A small group of former students, assembling in town to celebrate their 50th reunion as the school’s first graduating class, convened with two former Palm Crest teachers at the school bright and early for a student pep assembly.

“We have some special guests who graduated from Palm Crest when they were in sixth-grade in 1963. That was 50 years ago,” Principal Karen Hurley told students seated on the basketball court, as young minds attempted to grasp the concept of a half-century. “They used to be one of you.”

After a rousing game of “Are You Smarter than a Palm Crest Panther?” in which the returnees answered grade-specific questions in a relay format to determine a winner, the assembly continued. Later, recess began and children played and ran as the group of about 10 reunion celebrants watched.

Robin Price, the lead organizer of the reunion festivities, came 400 miles from Novato to reconnect with her former classmates.

She said the group came together over the course of attending their La Cañada High School reunions. They were lumped into festivities with hundreds of LCHS alums and found themselves wanting to reminisce about earlier times, their days in elementary school.

“We have a really close class,” Price explained. “Whenever we went to these high school reunions, we always wished we could have our own group, so we could just talk.”

She and fellow alum Debbie Foss called the Palm Crest office and asked if they could take a tour during the reunion. Hurley suggested they come in September and attend the rally as well.

As the alumni waited for the tour to begin, small clusters of students approached them with inquiries about back in the day: “Who was your principal?” fifth-grader Alexa wanted to know.

“Was the playground different then? What did you have in it?” asked her classmate, McKenna.
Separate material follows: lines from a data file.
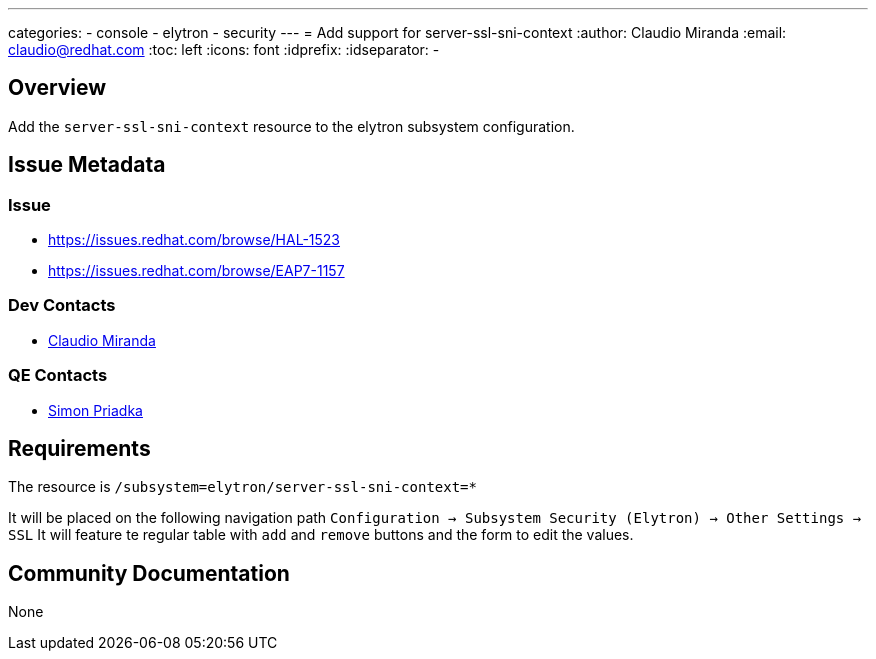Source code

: ---
categories:
  - console
  - elytron
  - security 
---
= Add support for server-ssl-sni-context
:author:            Claudio Miranda
:email:             claudio@redhat.com
:toc:               left
:icons:             font
:idprefix:
:idseparator:       -

== Overview

Add the `server-ssl-sni-context` resource to the elytron subsystem configuration.

== Issue Metadata

=== Issue

* https://issues.redhat.com/browse/HAL-1523
* https://issues.redhat.com/browse/EAP7-1157

=== Dev Contacts

* mailto:claudio@redhat.com[Claudio Miranda]

=== QE Contacts

* mailto:spriadka@redhat.com[Simon Priadka]

== Requirements

The resource is `/subsystem=elytron/server-ssl-sni-context=*`

It will be placed on the following navigation path `Configuration -> Subsystem Security (Elytron) -> Other Settings -> SSL`
It will feature te regular table with `add` and `remove` buttons and the form to edit the values.

== Community Documentation

None
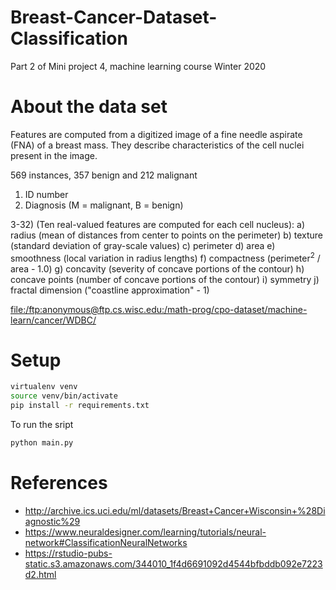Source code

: * Breast-Cancer-Dataset-Classification
Part 2 of Mini project 4, machine learning course Winter 2020

* About the data set
Features are computed from a digitized image of a fine needle aspirate
(FNA) of a breast mass. They describe characteristics of the cell
nuclei present in the image.

569 instances, 357 benign and 212 malignant

1) ID number
2) Diagnosis (M = malignant, B = benign)
3-32) (Ten real-valued features are computed for each cell nucleus):
   a) radius (mean of distances from center to points on the perimeter)
   b) texture (standard deviation of gray-scale values)
   c) perimeter
   d) area
   e) smoothness (local variation in radius lengths)
   f) compactness (perimeter^2 / area - 1.0)
   g) concavity (severity of concave portions of the contour)
   h) concave points (number of concave portions of the contour)
   i) symmetry
   j) fractal dimension ("coastline approximation" - 1)

file:/ftp:anonymous@ftp.cs.wisc.edu:/math-prog/cpo-dataset/machine-learn/cancer/WDBC/

* Setup

#+begin_src sh
virtualenv venv
source venv/bin/activate
pip install -r requirements.txt
#+end_src

To run the sript
#+begin_src sh
python main.py
#+end_src

* References

- http://archive.ics.uci.edu/ml/datasets/Breast+Cancer+Wisconsin+%28Diagnostic%29
- https://www.neuraldesigner.com/learning/tutorials/neural-network#ClassificationNeuralNetworks
- https://rstudio-pubs-static.s3.amazonaws.com/344010_1f4d6691092d4544bfbddb092e7223d2.html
The tour, led by Hurley, afforded the group more opportunities to pop in and interact with students. In one class, Mrs. Bilowitz’s fifth-graders sang about all 50 states in a song. In another, the alumni chatted briefly about their memories of what the class used to look like, and of being called to the principal’s office.

“It was a special place, absolutely — there was a great esprit de corps,” recalled former teacher Fenwick English, who often played music in his sixth-grade classes from 1962 to 1964 and led several hootenannies. “The faculty was pretty tight and got along well. It was a great place to work.”

There’s just something about Palm Crest that keeps people coming back, Hurley said. Alumnus Nick Bell recently came back to build up the school’s waiting area for an Eagle Scout project and enlisted the help of 44 community members, who together donated about $20,000 in goods and services to complete the beautification.

“I found it rather exciting they want to come back to their elementary school. Obviously, Palm Crest meant a lot to them,” Hurley said of the reunion participants. “I want to make sure I keep that feeling going, so kids can give back to the school and come back and participate.”

Tom Preston made the 6,000-mile trip from Salzburg, Austria, to La Cañada to celebrate the reunion. Being at Palm Crest and having English as a teacher were pivotal moments in his childhood, he says, and he formed a bond with students that hasn’t dissipated with time.

“You realize, at various points in your life, there is an influence on you that is strong,” Preston said. “Even in high school, even if we weren’t friends, it always went back to Palm Crest.”